Recently, we were asked by a program developer to evaluate a literacy intervention that only the Title I schools in the school district were implementing. None of the potential comparison schools was Title I and all were higher performing than the intervention schools. Could a credible study be performed? The definitive answer is “maybe,” but the results might be suggestive at best. As we describe below, there are strategies for making oranges more like apples.
One popularly used strategy is propensity-score weighting (PSW; Morgan & Winship, 2015). Here, the analyst statistically weights cases based on the probability of an observation (i.e., student) being in the treatment group. While several weighting methods exist, the rationale behind each weighting method is to use regression methods to estimate for each student how likely it is for them to be in the treatment group, on the basis of variables that usually include prior achievement and demographics. From our example above, if Title I students were more likely to be in the program, then you would want to focus on (and weight more) the Title I students from the comparison group. The result is that comparison students who are most similar to treatment students (on the basis of variables used in the weighting process) are weighted more heavily in analyses, while students that are less similar to treatment students are weighted less. Over the whole sample, this results in a comparison group that looks more similar to the treatment group, making it more likely that treatment and comparison conditions are baseline equivalent.
Another commonly used strategy is propensity-score matching (PSM; Morgan & Winship, 2015). In this approach, the analyst matches treatment students to one (or more) comparison students, again, on the basis of prior achievement and demographic variables. There are many different matching approaches to use to determine the best comparison student match (or matches) for each treatment student. As with propensity-score weighting, the end result of this process is a comparison group that is more similar to the treatment group in terms of prior achievement and demographic variables.

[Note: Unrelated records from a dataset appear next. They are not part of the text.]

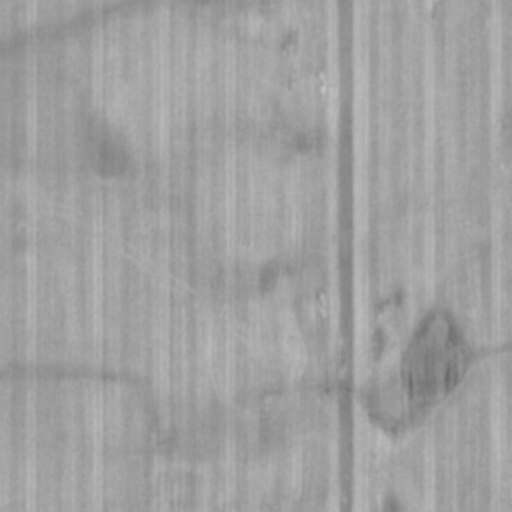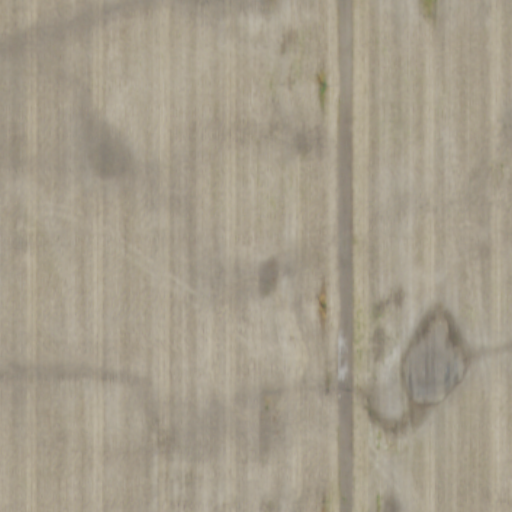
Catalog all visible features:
road: (344, 256)
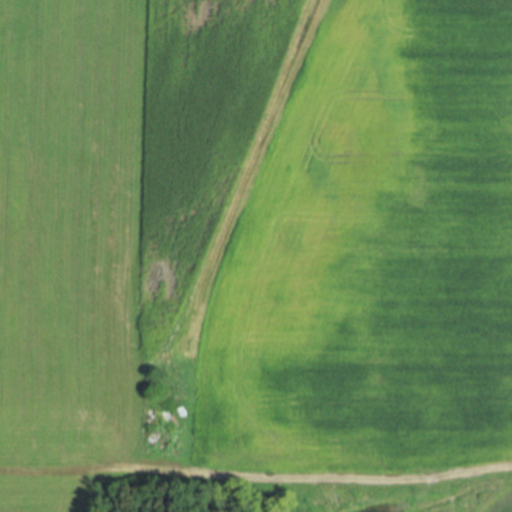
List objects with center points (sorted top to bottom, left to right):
road: (256, 480)
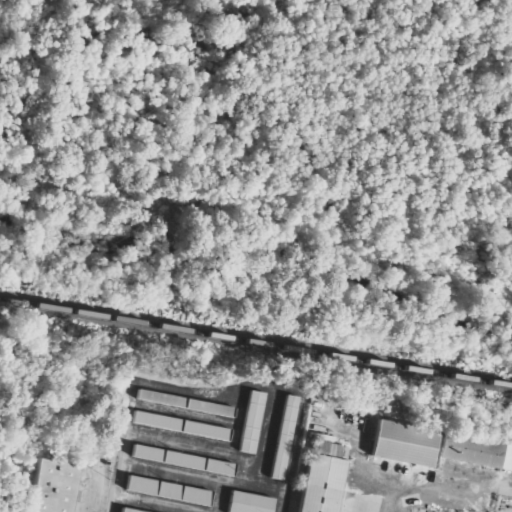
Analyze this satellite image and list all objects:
railway: (256, 341)
building: (187, 402)
building: (187, 403)
building: (252, 421)
building: (253, 423)
building: (182, 425)
building: (183, 426)
building: (284, 437)
building: (284, 438)
building: (404, 442)
building: (403, 444)
building: (472, 450)
building: (476, 453)
building: (184, 459)
building: (183, 460)
building: (323, 477)
building: (53, 487)
building: (54, 487)
building: (169, 490)
building: (168, 491)
building: (249, 502)
building: (249, 502)
building: (129, 510)
building: (129, 510)
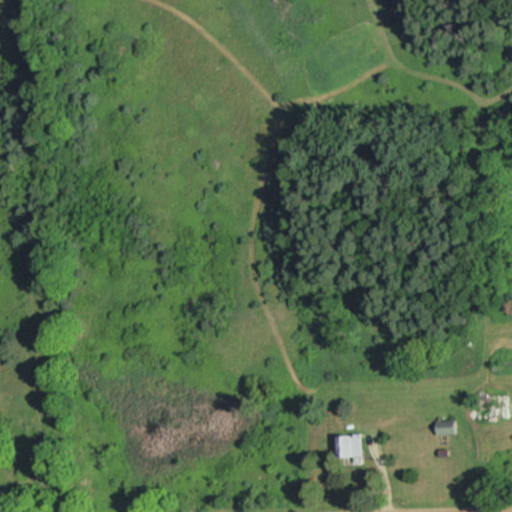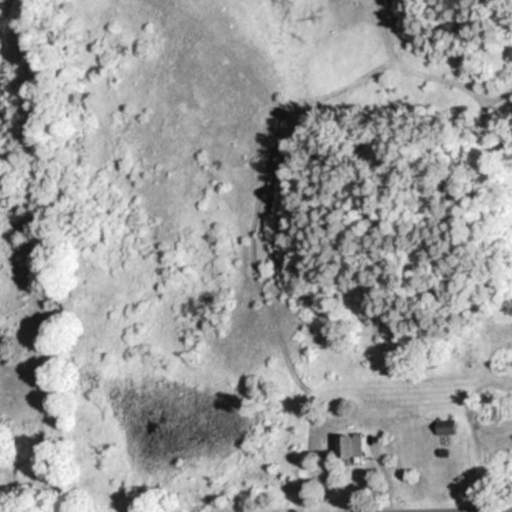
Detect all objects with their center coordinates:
building: (498, 406)
building: (451, 426)
building: (358, 444)
road: (434, 508)
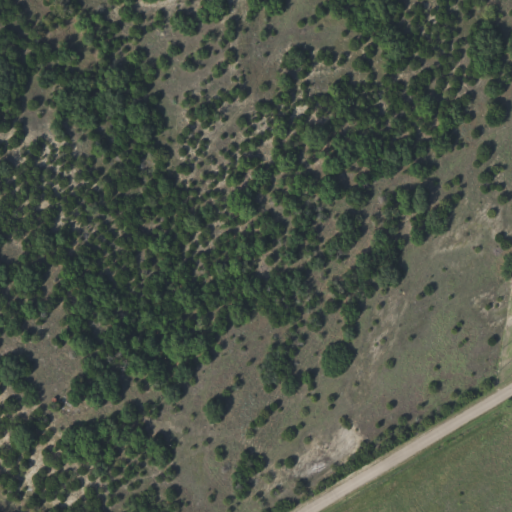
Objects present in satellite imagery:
road: (409, 451)
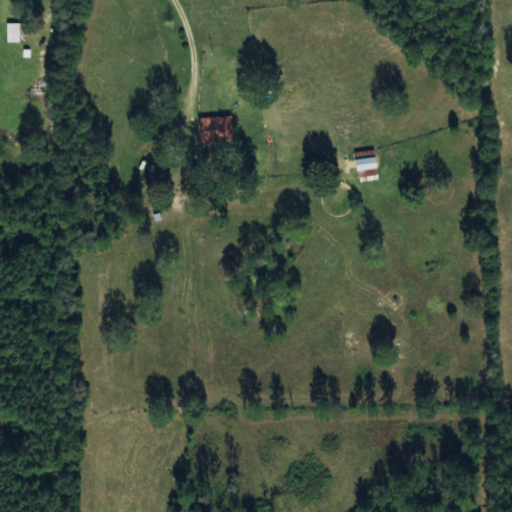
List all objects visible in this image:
building: (11, 31)
road: (180, 78)
building: (215, 128)
building: (365, 165)
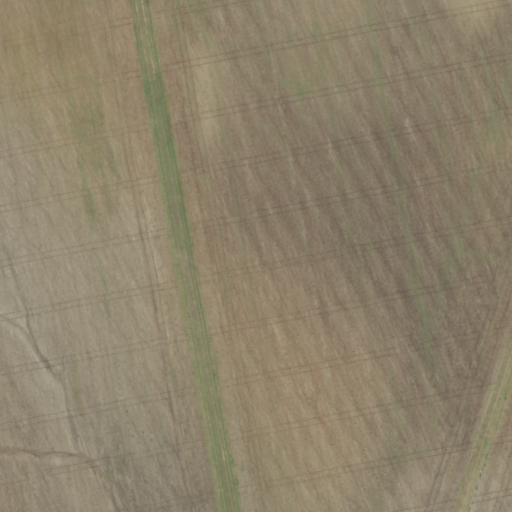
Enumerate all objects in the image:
road: (185, 256)
road: (486, 430)
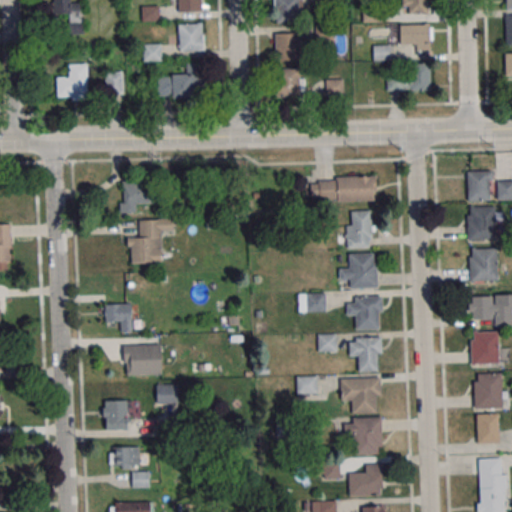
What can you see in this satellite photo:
building: (186, 5)
building: (189, 6)
building: (417, 6)
building: (287, 10)
building: (411, 10)
building: (285, 11)
building: (149, 13)
building: (71, 14)
building: (414, 36)
building: (190, 37)
building: (190, 37)
building: (287, 46)
building: (287, 46)
building: (151, 52)
building: (381, 52)
road: (220, 54)
road: (467, 65)
road: (237, 68)
road: (7, 72)
building: (420, 76)
building: (408, 78)
building: (114, 81)
building: (287, 81)
building: (73, 82)
building: (290, 82)
building: (181, 83)
building: (334, 87)
road: (331, 106)
road: (142, 111)
road: (13, 116)
road: (256, 136)
road: (472, 149)
road: (22, 161)
building: (479, 185)
building: (342, 189)
building: (504, 189)
building: (136, 194)
building: (481, 222)
building: (481, 222)
building: (359, 229)
building: (148, 240)
building: (5, 245)
building: (483, 263)
building: (483, 265)
building: (360, 270)
building: (311, 301)
building: (490, 306)
building: (364, 311)
building: (365, 311)
road: (439, 312)
building: (118, 315)
road: (422, 321)
road: (58, 327)
road: (404, 335)
road: (43, 336)
building: (326, 342)
building: (483, 347)
building: (484, 347)
building: (366, 351)
building: (366, 352)
building: (141, 359)
building: (306, 384)
building: (487, 390)
building: (487, 391)
building: (166, 393)
building: (360, 393)
building: (361, 393)
building: (0, 405)
building: (114, 415)
building: (487, 427)
building: (364, 434)
building: (364, 434)
building: (124, 456)
building: (140, 479)
building: (366, 481)
building: (491, 484)
building: (319, 506)
building: (132, 507)
building: (371, 509)
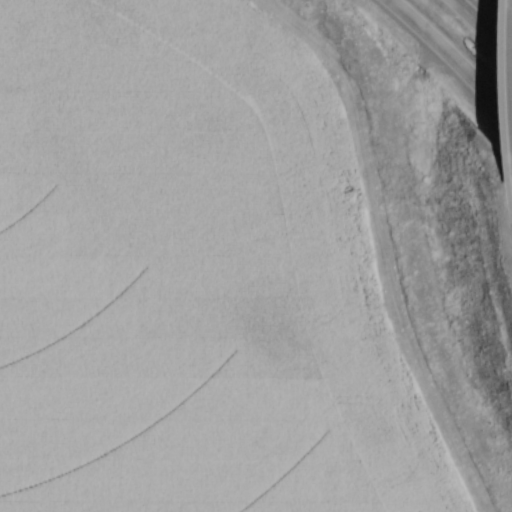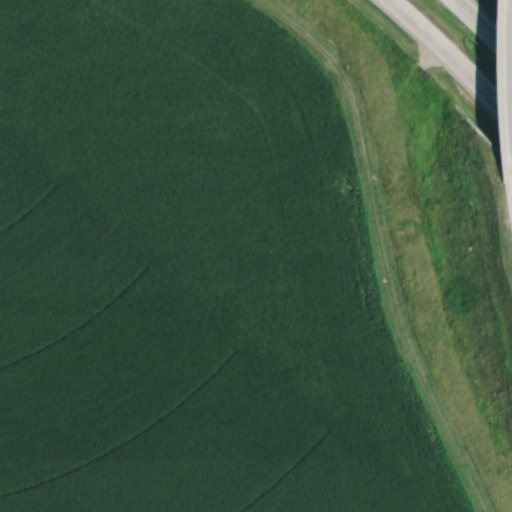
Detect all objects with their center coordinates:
road: (481, 27)
road: (451, 58)
road: (509, 64)
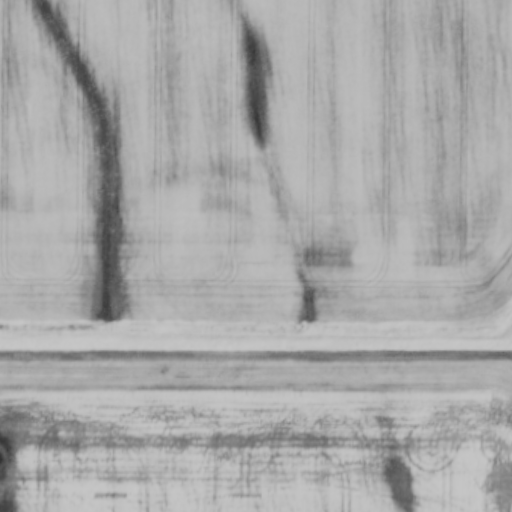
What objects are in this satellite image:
road: (256, 358)
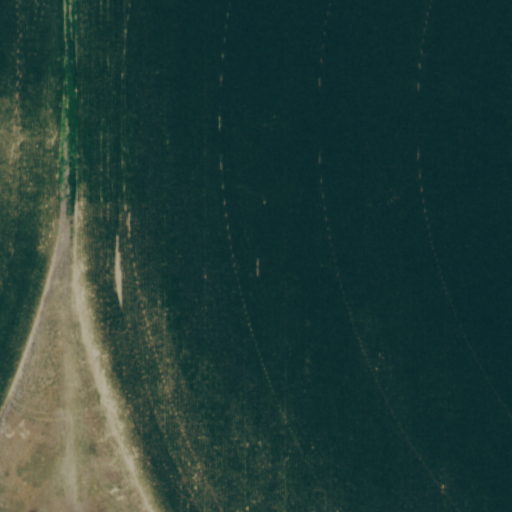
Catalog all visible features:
crop: (280, 240)
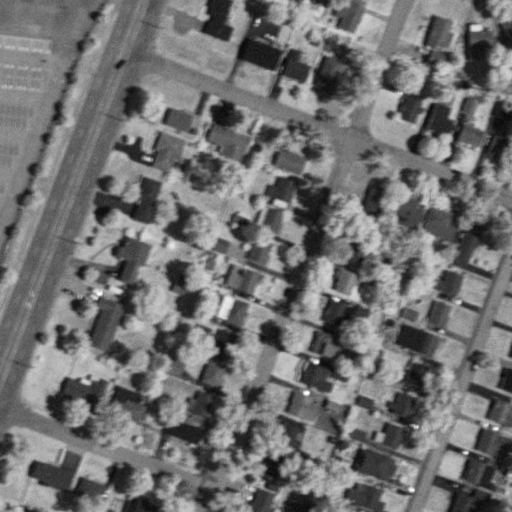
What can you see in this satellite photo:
road: (34, 12)
building: (347, 13)
building: (216, 19)
building: (507, 27)
building: (437, 32)
building: (476, 41)
building: (258, 53)
building: (435, 57)
road: (31, 60)
building: (293, 66)
building: (326, 73)
parking lot: (32, 84)
road: (24, 95)
building: (468, 106)
building: (407, 109)
building: (501, 111)
road: (41, 117)
building: (438, 118)
building: (176, 119)
road: (317, 126)
building: (468, 134)
road: (17, 135)
building: (226, 140)
building: (498, 141)
building: (164, 151)
building: (288, 161)
road: (10, 174)
road: (72, 188)
building: (279, 191)
building: (143, 199)
building: (371, 201)
road: (3, 211)
building: (404, 212)
building: (267, 218)
building: (438, 222)
building: (218, 244)
road: (309, 244)
building: (464, 245)
building: (258, 249)
building: (356, 253)
building: (129, 257)
building: (240, 278)
building: (343, 280)
building: (447, 282)
building: (180, 283)
building: (230, 309)
building: (333, 312)
building: (437, 312)
building: (103, 323)
building: (219, 340)
building: (417, 340)
building: (324, 344)
building: (510, 354)
building: (172, 366)
building: (211, 372)
building: (413, 374)
building: (314, 376)
road: (462, 380)
building: (506, 380)
building: (84, 389)
building: (364, 401)
building: (125, 403)
building: (198, 403)
building: (401, 403)
building: (300, 406)
building: (500, 412)
building: (182, 429)
building: (388, 435)
building: (490, 443)
road: (107, 449)
building: (373, 464)
building: (272, 465)
building: (478, 473)
building: (50, 474)
building: (88, 489)
building: (364, 496)
road: (209, 500)
building: (259, 500)
building: (467, 501)
building: (138, 506)
building: (306, 509)
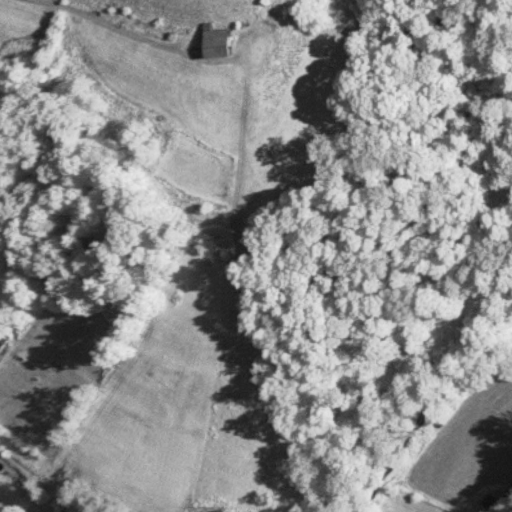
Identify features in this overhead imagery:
building: (214, 38)
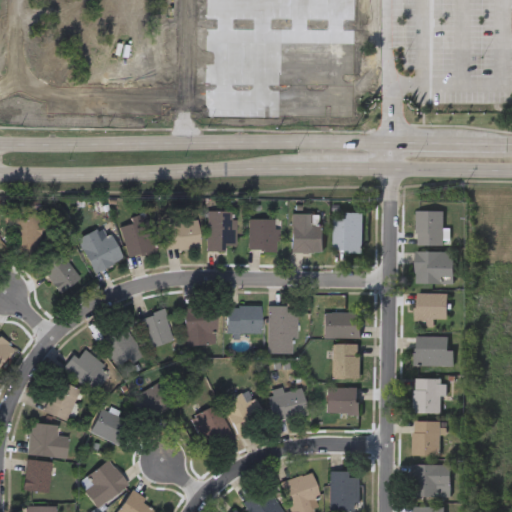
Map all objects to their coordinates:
road: (504, 23)
road: (511, 23)
road: (421, 43)
road: (462, 43)
road: (229, 48)
road: (264, 48)
road: (300, 48)
road: (338, 49)
road: (385, 57)
road: (192, 72)
road: (8, 83)
road: (263, 97)
road: (502, 111)
road: (387, 128)
road: (193, 143)
road: (424, 143)
road: (482, 144)
road: (508, 145)
road: (387, 156)
road: (344, 170)
road: (449, 170)
road: (150, 172)
building: (428, 228)
building: (219, 231)
building: (435, 231)
building: (24, 233)
building: (225, 233)
building: (305, 234)
building: (345, 234)
building: (136, 235)
building: (180, 235)
building: (261, 235)
building: (30, 236)
building: (311, 236)
building: (352, 236)
building: (186, 237)
building: (267, 237)
building: (142, 238)
building: (1, 239)
building: (97, 248)
building: (104, 250)
building: (432, 268)
building: (439, 270)
building: (58, 272)
building: (64, 275)
road: (149, 288)
building: (429, 307)
building: (435, 309)
road: (30, 315)
building: (241, 319)
building: (247, 321)
building: (198, 325)
building: (339, 325)
building: (204, 327)
building: (154, 328)
building: (346, 328)
building: (279, 329)
building: (160, 331)
building: (285, 331)
road: (385, 341)
building: (118, 345)
building: (3, 347)
building: (124, 347)
building: (5, 351)
building: (431, 352)
building: (437, 355)
building: (343, 361)
building: (349, 364)
building: (85, 368)
building: (91, 371)
building: (425, 396)
building: (58, 398)
building: (432, 398)
building: (340, 399)
building: (64, 400)
building: (148, 401)
building: (285, 401)
building: (346, 401)
building: (155, 403)
building: (291, 404)
building: (241, 411)
building: (247, 414)
building: (208, 425)
building: (109, 426)
building: (215, 428)
building: (116, 429)
building: (44, 439)
building: (423, 439)
building: (429, 441)
building: (50, 442)
road: (276, 450)
building: (34, 475)
building: (41, 478)
building: (429, 481)
building: (100, 482)
building: (435, 483)
building: (107, 484)
building: (341, 490)
building: (299, 492)
building: (347, 492)
building: (306, 494)
building: (260, 501)
building: (266, 502)
building: (133, 504)
building: (139, 504)
building: (37, 508)
building: (43, 509)
building: (426, 509)
building: (230, 510)
building: (432, 510)
building: (237, 511)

However, there are limits and logical guidelines for when such sampling adjustments can be applied and when the differences are just too great for the study to yield trustworthy evidence. Here are our suggestions:
- The intervention and comparison samples, even if similar in prior achievement, should also be comparable in demographics. For example, a comparison sample with similar prior achievement but a significantly larger percentage of special education students could potentially still raise serious concerns about sample equivalence.
- Related to this, the more demographic and background information you have on students that you can adjust for, the better your matching will be. The more lingering differences between the groups that you cannot account for, the more likely you are to have bias and error in your impact estimates.
- While large sample sizes are not required to perform PSW or PSM, larger sample sizes will allow for more statistical adjustment to be made.
- More broadly, it is important to remember that the statistical adjustments we discuss here are just that: adjustments. These methods are not meant to reconcile differences between fundamentally different intervention and comparison samples.
QEDs in educational research often involve apples to oranges comparisons, with intervention and comparison samples differing on some variables. However, the strategies discussed here can help to make the oranges into fruits that might not exactly be apples, but which are much closer to apples than oranges (say, pears), such that credible comparisons may be conducted. However, if intervention and comparison samples are fundamentally completely different (let’s call that an apples to carrots comparison), it is much less likely that these strategies will successfully transform the carrots into a food that is similar enough to an apple to yield a valid comparison.